L'inconnu (The Unknown)
Tod Browning (1927)
Lon Chaney a tourné 10 films avec Tod Browning. Les deux hommes étaient passés par le cirque et Chaney, "l'homme aux mille visages" et au corps tout aussi métamorphe répondait à la fascination que Browning éprouvait pour la monstruosité humaine. Chez Browning nul artifice, nul trucage mais de vrais corps dans tous leurs états. Chaney pouvait jouer toutes les difformités, accomplir toutes les métamorphoses, du bossu au ventriloque en passant comme ici par le bandit manchot.
L'inconnu peut être lu d'une manière psychanalytique tant il déborde de symboles sexuels. Une sexualité traumatique, mutilée, mortifère. Alonzo (Lon Chaney) est un lanceur de couteaux privé de bras. La métaphore de la virilité et de sa négation. Conflit en vue. Une tension sexuelle s'installe dès la première scène avec sa partenaire, la belle Nanon (Joan Crawford). Les couteaux viennent se planter tout autour d'elle, la déshabillant au passage. Mais cet érotisme se mâtine d'un certain malaise car Alonzo utilise ses pieds ce qui déforme son apparence. Et il est le seul homme que Nanon peut approcher car elle ne supporte pas le contact des mains masculines. Autrement dit, elle l'aime parce qu'il est impuissant. Les mains masculines sont une métaphore du viol incestueux. En effet le directeur du cirque, Antonio Zanzi (Nick de Ruiz) qui est le père de Nanon s'avère être intrusif et castrateur.

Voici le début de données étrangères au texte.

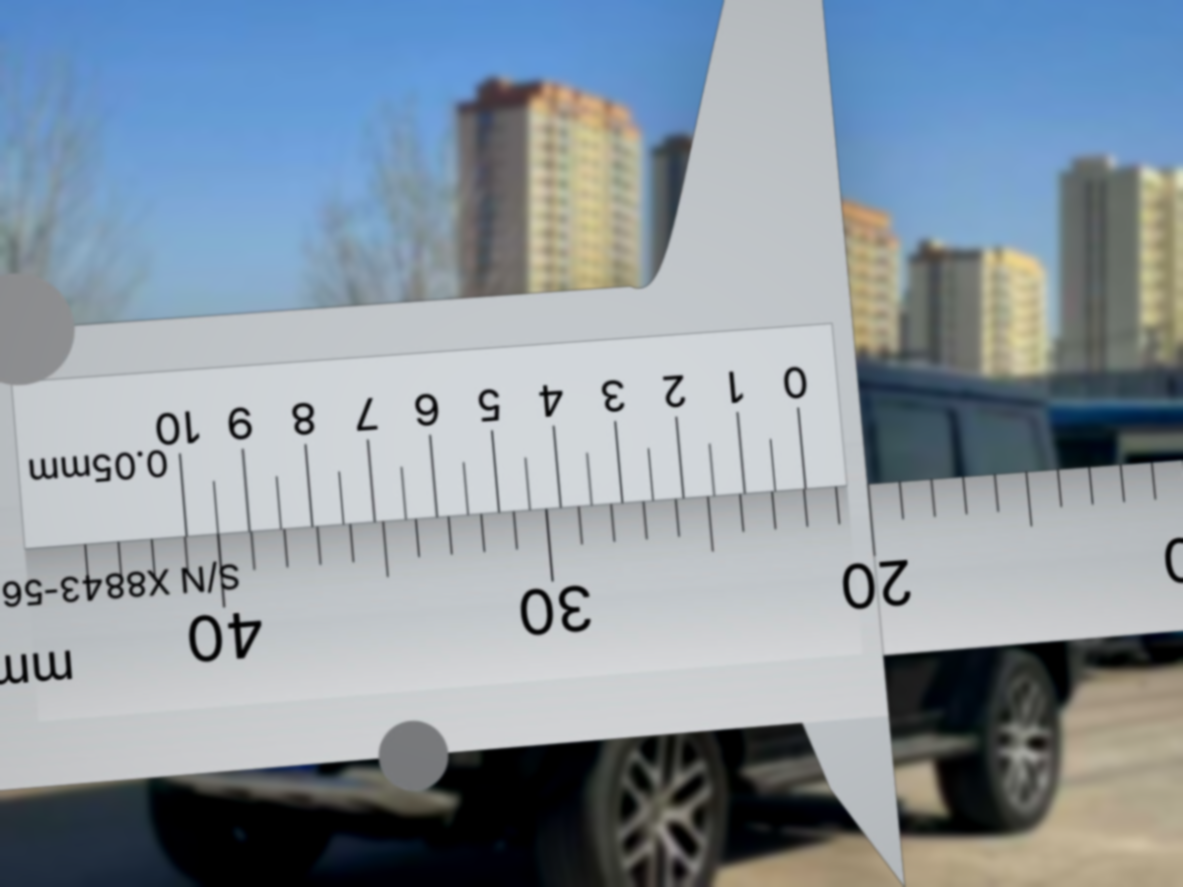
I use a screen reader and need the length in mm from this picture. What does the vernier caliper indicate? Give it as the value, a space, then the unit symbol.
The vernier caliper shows 21.95 mm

Ce que Nanon ignore, c'est la véritable identité d'Alonzo. Celui-ci s'est composé un personnage d'impotent pour tromper la police autant que pour lui plaire. En réalité il est exactement l'inverse de ce qu'il paraît. Un dangereux criminel en pleine possession de ses moyens. Non seulement il a des bras et des mains mais il en a même trop puisqu'il a deux pouces. Il rêve de posséder Nanon en éliminant ses rivaux. Sa folle passion se mue en rage meurtrière et autodestructrice. Il étrangle son père et tente de tuer son fiancé Malabar (Norman Kerry) lors d'une scène d'écartèlement vraiment terrifiante où l'homme fort manque se faire symboliquement castrer. Mais Alonzo ne réussit pas car il a cédé à une fatale contradiction. Pour que Nanon ne découvre pas son imposture, il s'est réellement fait couper les bras, tuant au passage tous les témoins de l'opération (une scène du film disparue à jamais qui accentuait encore sa folie meurtrière). Mais en se faisant amputer il se prive aussi de toute possibilité réelle de se rapprocher de celle qu'il aime. Ce qu'il découvre lors d'une scène saisissante où il passe de l'éclat de rire au rictus de haine en un éclair. Dès lors, il est condamné.